Information given —
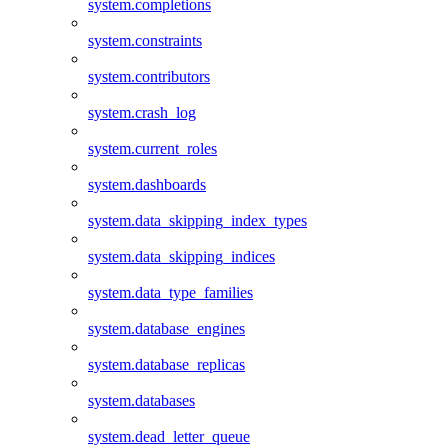
system.completions
system.constraints
system.contributors
system.crash_log
system.current_roles
system.dashboards
system.data_skipping_index_types
system.data_skipping_indices
system.data_type_families
system.database_engines
system.database_replicas
system.databases
system.dead_letter_queue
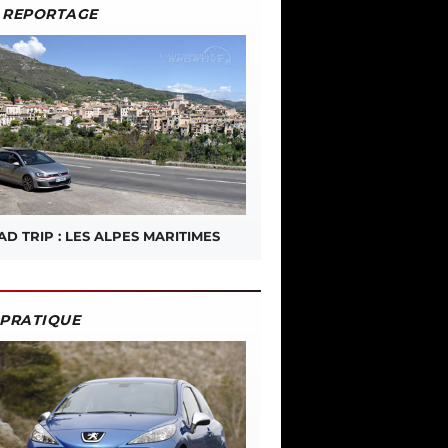
REPORTAGE
D TRIP : LES ALPES MARITIMES
PRATIQUE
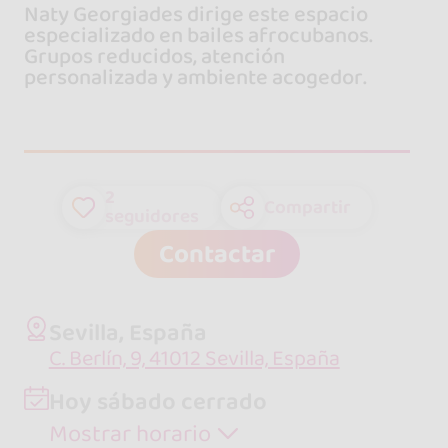
Naty Georgiades dirige este espacio
especializado en bailes afrocubanos.
Grupos reducidos, atención
personalizada y ambiente acogedor.
2
Compartir
seguidores
Contactar
Sevilla, España
C. Berlín, 9, 41012 Sevilla, España
Hoy sábado cerrado
Mostrar horario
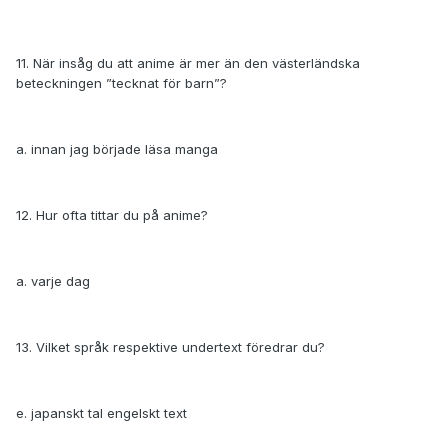
11. När insåg du att anime är mer än den västerländska
beteckningen ”tecknat för barn”?
a. innan jag började läsa manga
12. Hur ofta tittar du på anime?
a. varje dag
13. Vilket språk respektive undertext föredrar du?
e. japanskt tal engelskt text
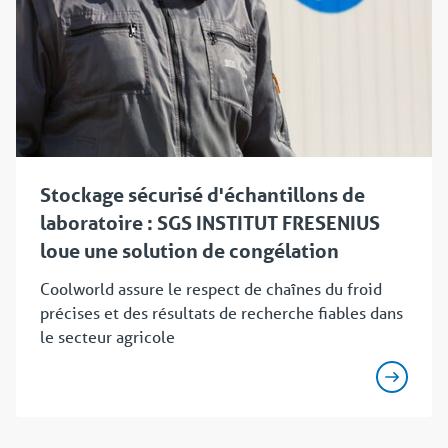
Stockage sécurisé d'échantillons de
laboratoire : SGS INSTITUT FRESENIUS
loue une solution de congélation
Coolworld assure le respect de chaînes du froid
précises et des résultats de recherche fiables dans
le secteur agricole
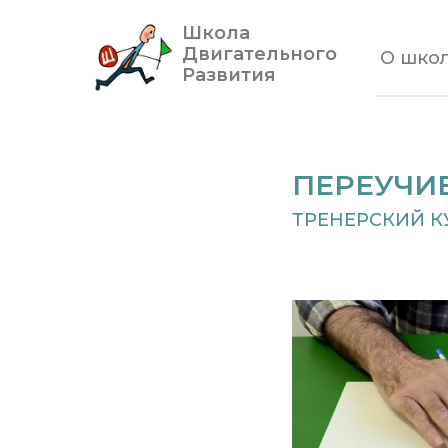
Школа
Двигательного
О шко
Развития
ПЕРЕУЧИВ
ТРЕНЕРСКИЙ К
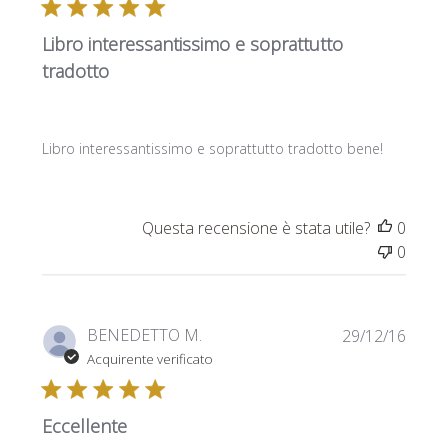
Libro interessantissimo e soprattutto
tradotto
Libro interessantissimo e soprattutto tradotto bene!
Questa recensione è stata utile?
0
0
Data
BENEDETTO M.
29/12/16
di
Acquirente verificato
pubbl
Eccellente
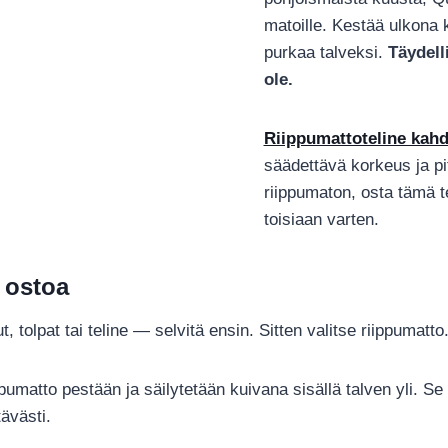
matoille. Kestää ulkona 
purkaa talveksi.
Täydell
ole.
Riippumattoteline kahd
säädettävä korkeus ja pi
riippumaton, osta tämä t
toisiaan varten.
 ostoa
, tolpat tai teline — selvitä ensin. Sitten valitse riippumatto
umatto pestään ja säilytetään kuivana sisällä talven yli. Se 
ävästi.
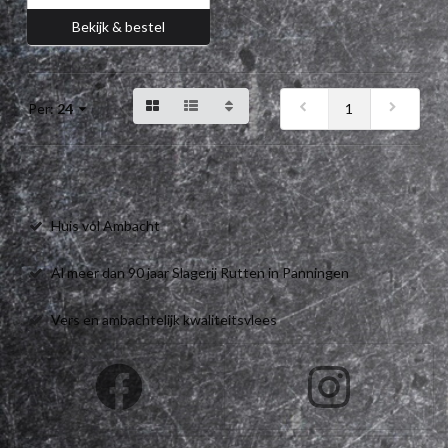
Bekijk & bestel
1
Per:
24
Huis vol Ambacht
Al meer dan 90 jaar Slagerij Rutten in Panningen
Vers en ambachtelijk kwaliteitsvlees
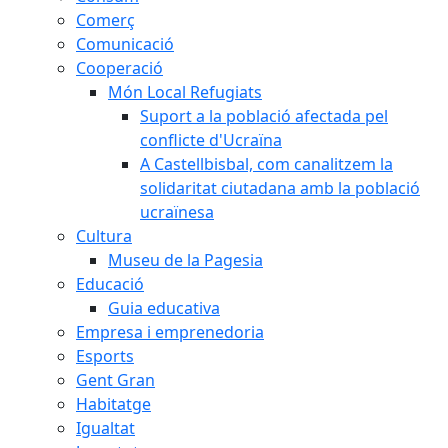
Comerç
Comunicació
Cooperació
Món Local Refugiats
Suport a la població afectada pel
conflicte d'Ucraïna
A Castellbisbal, com canalitzem la
solidaritat ciutadana amb la població
ucraïnesa
Cultura
Museu de la Pagesia
Educació
Guia educativa
Empresa i emprenedoria
Esports
Gent Gran
Habitatge
Igualtat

What you have to do — Return every line holding the word "soprattutto" from the records.

Response area —
Libro interessantissimo e soprattutto
Libro interessantissimo e soprattutto tradotto bene!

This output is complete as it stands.